▶ [Problem requirements]
Transcribe the listing verbatim, please, with images dropped.

▶ [Data for review]
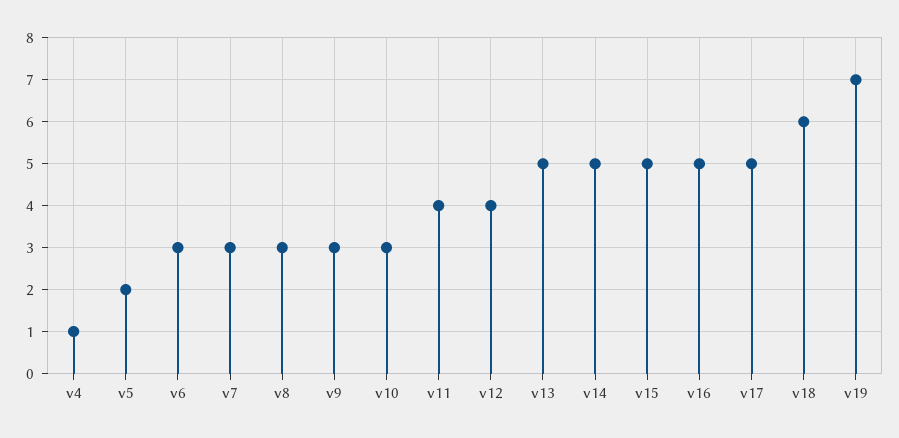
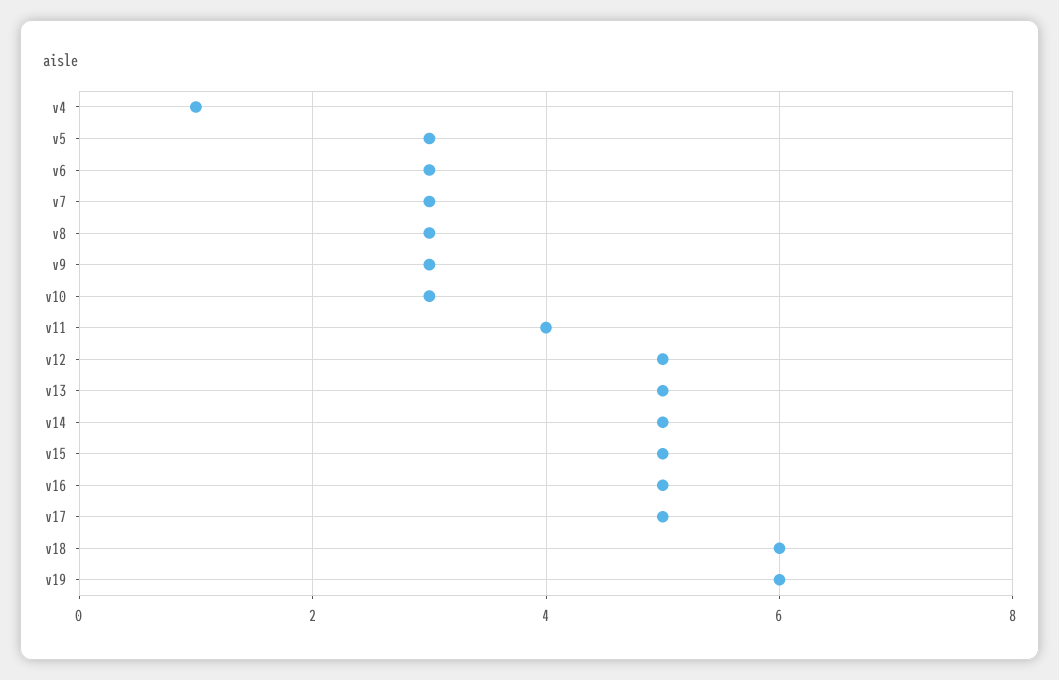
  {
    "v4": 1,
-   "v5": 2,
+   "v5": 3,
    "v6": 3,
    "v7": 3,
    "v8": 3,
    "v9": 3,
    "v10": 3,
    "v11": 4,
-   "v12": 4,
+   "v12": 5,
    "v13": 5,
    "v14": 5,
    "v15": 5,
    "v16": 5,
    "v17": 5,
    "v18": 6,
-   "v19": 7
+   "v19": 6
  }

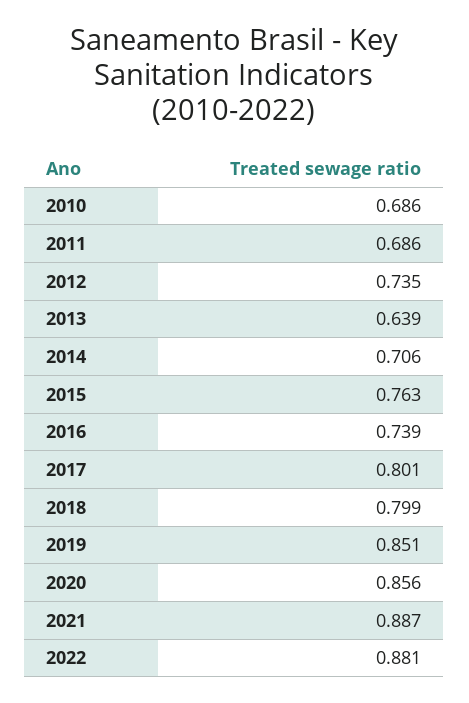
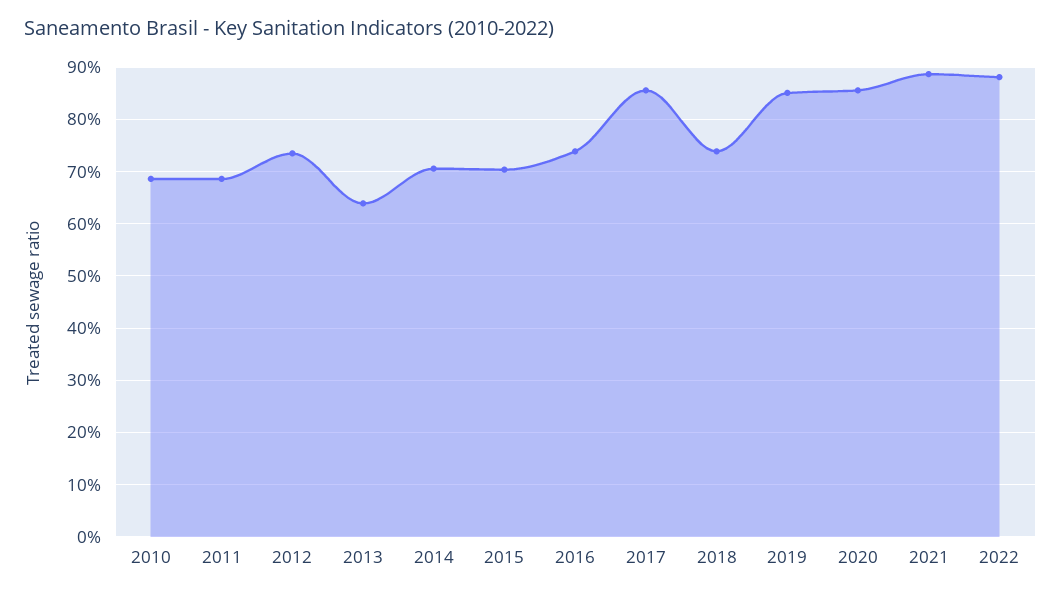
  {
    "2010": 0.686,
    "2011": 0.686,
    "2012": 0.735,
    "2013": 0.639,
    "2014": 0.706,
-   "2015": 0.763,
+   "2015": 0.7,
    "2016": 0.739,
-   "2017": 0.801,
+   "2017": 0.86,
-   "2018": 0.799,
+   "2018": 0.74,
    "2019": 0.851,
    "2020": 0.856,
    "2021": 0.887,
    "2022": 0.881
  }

▶ [Solution]
  {
    "v4": 1,
-   "v5": 2,
+   "v5": 3,
    "v6": 3,
    "v7": 3,
    "v8": 3,
    "v9": 3,
    "v10": 3,
    "v11": 4,
-   "v12": 4,
+   "v12": 5,
    "v13": 5,
    "v14": 5,
    "v15": 5,
    "v16": 5,
    "v17": 5,
    "v18": 6,
-   "v19": 7
+   "v19": 6
  }

  {
    "2010": 0.686,
    "2011": 0.686,
    "2012": 0.735,
    "2013": 0.639,
    "2014": 0.706,
-   "2015": 0.763,
+   "2015": 0.7,
    "2016": 0.739,
-   "2017": 0.801,
+   "2017": 0.86,
-   "2018": 0.799,
+   "2018": 0.74,
    "2019": 0.851,
    "2020": 0.856,
    "2021": 0.887,
    "2022": 0.881
  }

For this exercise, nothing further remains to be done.